Text provided:
-- START --

Small mercies: China and America after 9/11.

AuthorLampton, David M.

"THIS CHANGES every thing" was Senator Chuck Hagel's verdict as he surveyed the transmogrified landscape of international and domestic politics in the immediate wake of the "911" attacks. Others, such as retiring senator and China nemesis Jesse Helms, asserted that nothing fundamental has changed in U.S.-China relations, and that nothing should change. As for Taiwan, it hopes Helms is right but fears Hagel may be. It worries that Washington may seek to win Beijing's help in the struggle against global terrorism at its expense; as the China Post in Taipei put it: "Communism... is no longer considered a serious threat but rather a helping hand in the new war against terrorism." (1)

The unsurprising but useful truth is that some things have changed and others have not. The trick is to figure out which is which.

What has not changed is the careful calculation of national interest that guides Beijing's decision-making process. What has changed is that the United States is now more focused and disciplined in defining its interests with respect to China. In dealing with Beijing, Washington has learned quickly to pursue a less cluttered agenda, with sharper priorities filtered through the lens of national security. This is imposing a discipline on the U.S. political system that has not existed since the Tiananmen bloodshed of 1989. As for Beijing, its elite sees an opportunity to improve relations to an extent that it has not perceived possible for over a decade.

-- END --

Given problem 1: Determine whether each of the following statements agrees with the passage on U.S.-China relations after 9/11, giving yes or no and quoting the words that decide it: (a) Jesse Helms asserted that nothing fundamental has changed in U.S.-China relations; (b) the careful calculation of national interest guiding Beijing's decision-making has changed; (c) the discipline now imposed on the U.S. political system has not existed since 1989.
Given problem 2: Extend the passage on U.S.-China relations after 9/11, picking up after its final sentence.
The listing is drawn from a separate source unrelated to the passage on U.S.-China relations after 9/11.

Dataset excerpt:
-- START --

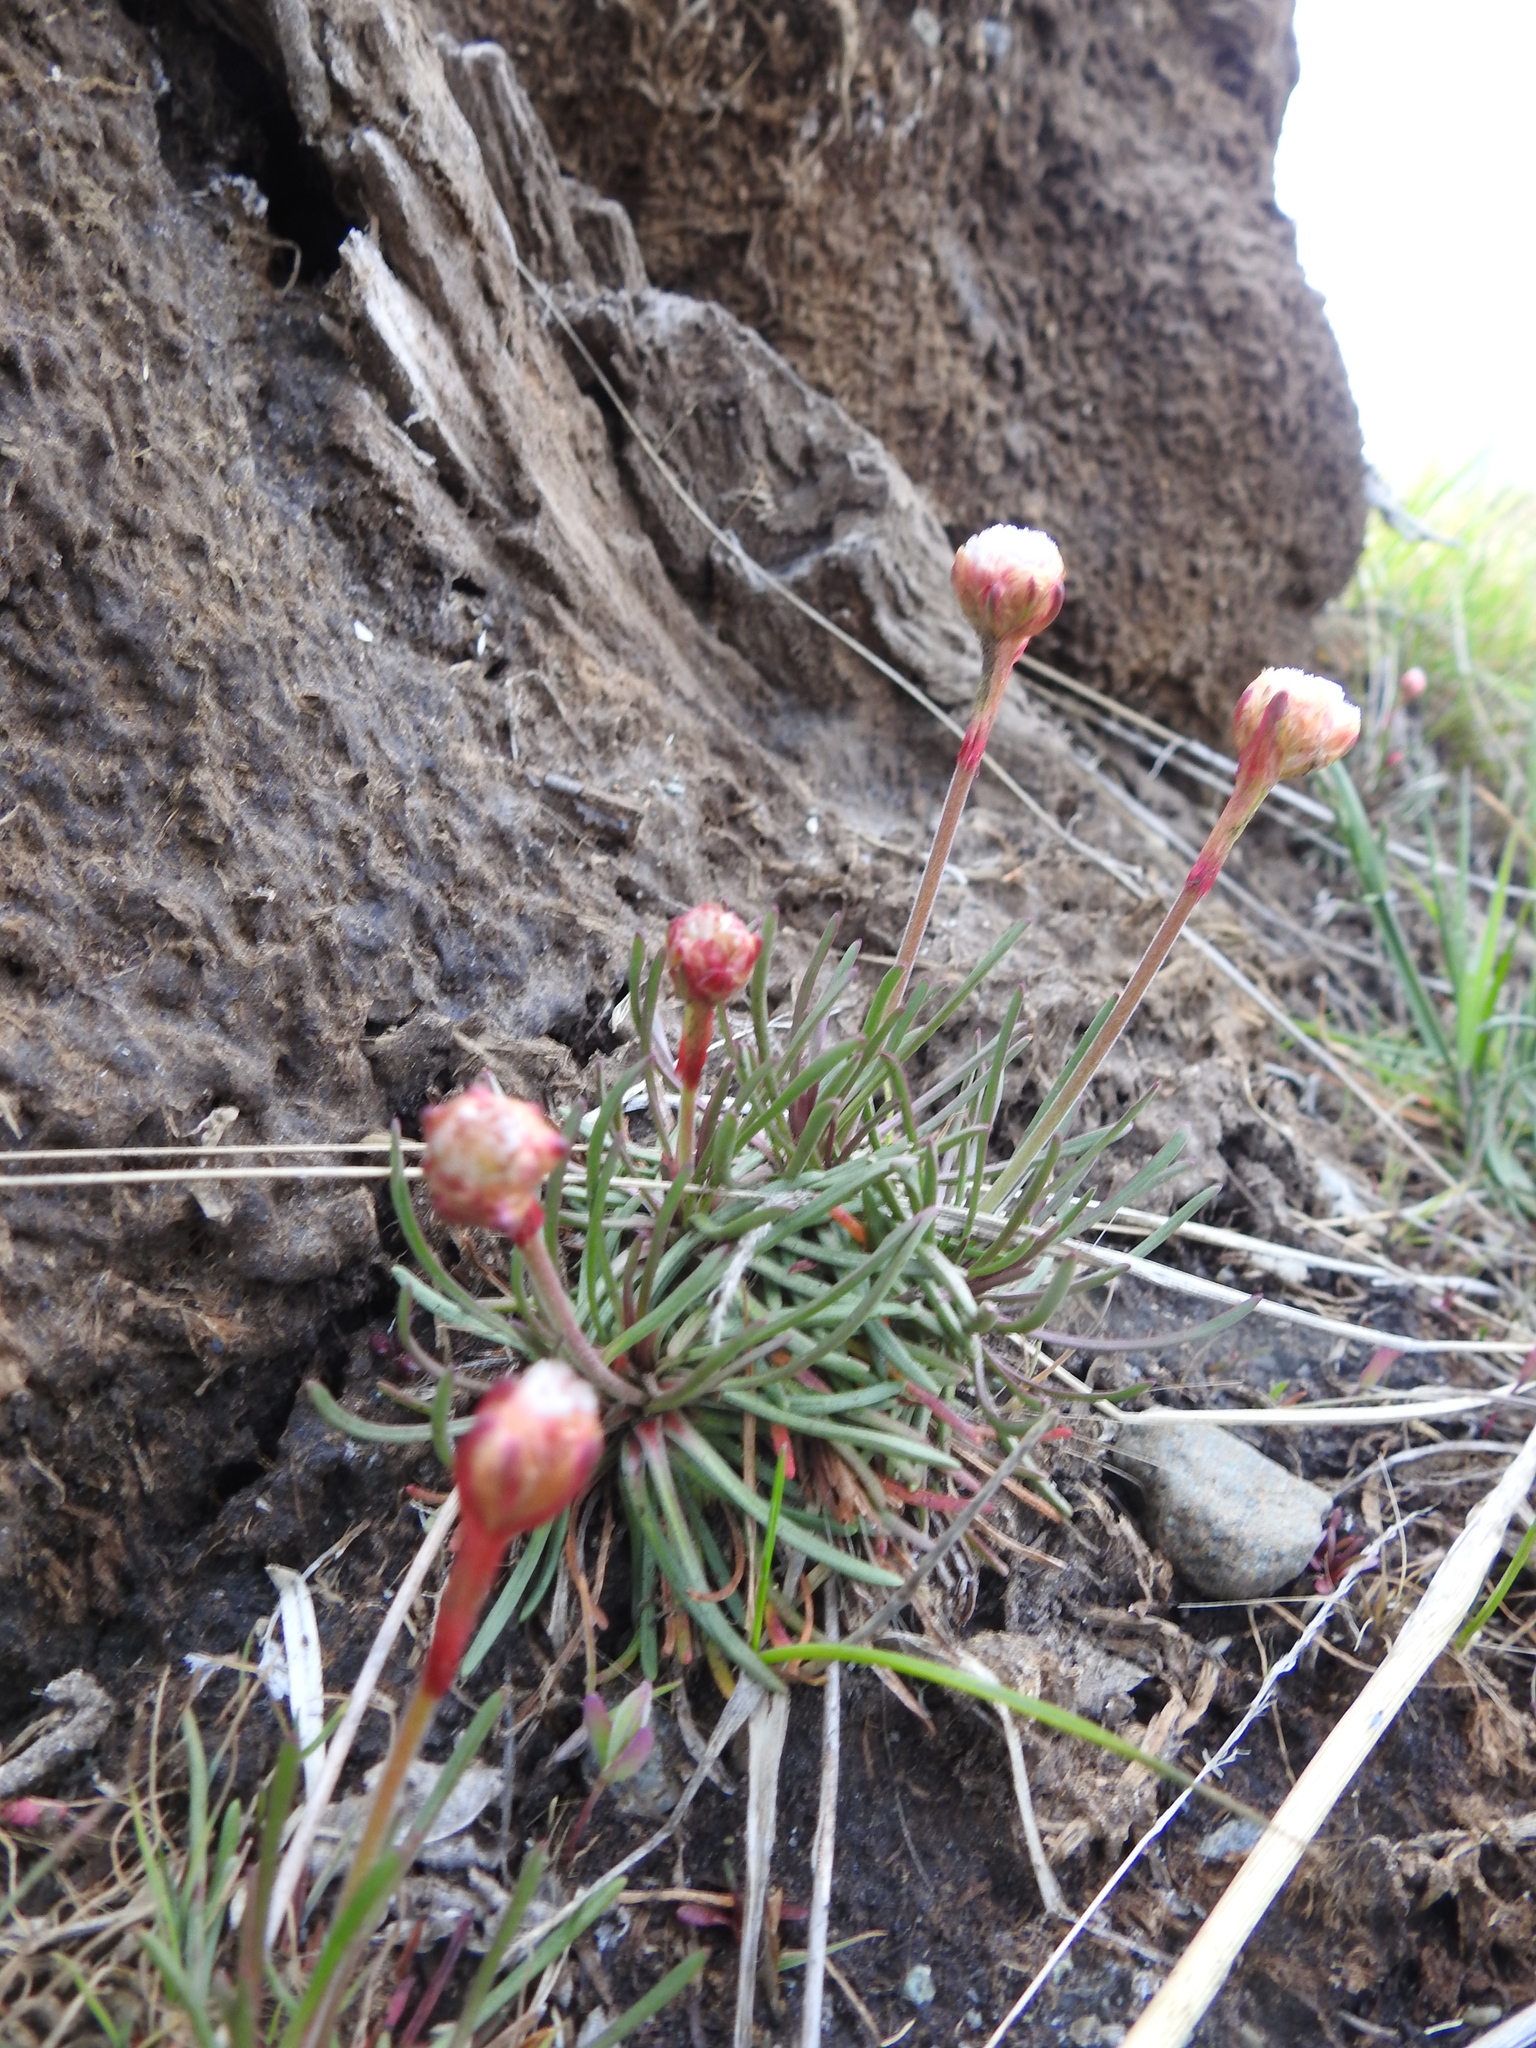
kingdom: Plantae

-- END --

Exercise response 1:
(a) Yes: "nothing fundamental has changed in U.S.-China relations, and that nothing should change."
(b) No: "What has not changed is the careful calculation of national interest that guides Beijing's decision-making process."
(c) Yes: "This is imposing a discipline on the U.S. political system that has not existed since the Tiananmen bloodshed of 1989."

Exercise response 2:
The principal feature of U.S.-China relations for the foreseeable future will be that two realist decision-making elites will be dealing with each other within the constraints of their respective domestic political circumstances and the uncertainties inherent in wartime. But while the two governments have stumbled into a new framework for limited security cooperation, other realms of policy will be affected minimally--unless the common threat to both nations rises further, making more intimate cooperation both necessary and politically feasible.

Security cooperation will be limited because important constituencies in each nation remain skeptical of the other's long-term intentions. Both sides are uncertain about which forms of cooperadon would serve its interests. For example, in October as Washington sought Chinese support for the struggle against terrorism, and tried to create a positive atmosphere for President Bush's meeting with President Jiang Zemin in Shanghai, the Bush Administration found itself internally divided over whether to waive a Tiananmen-era sanction against supplying the Chinese with spare parts for previously sold Black Hawk helicopters. The administration demurred. In short, while there is a new context that fosters some cooperation, old problems ranging from Taiwan to proliferation to human rights have not disappeared.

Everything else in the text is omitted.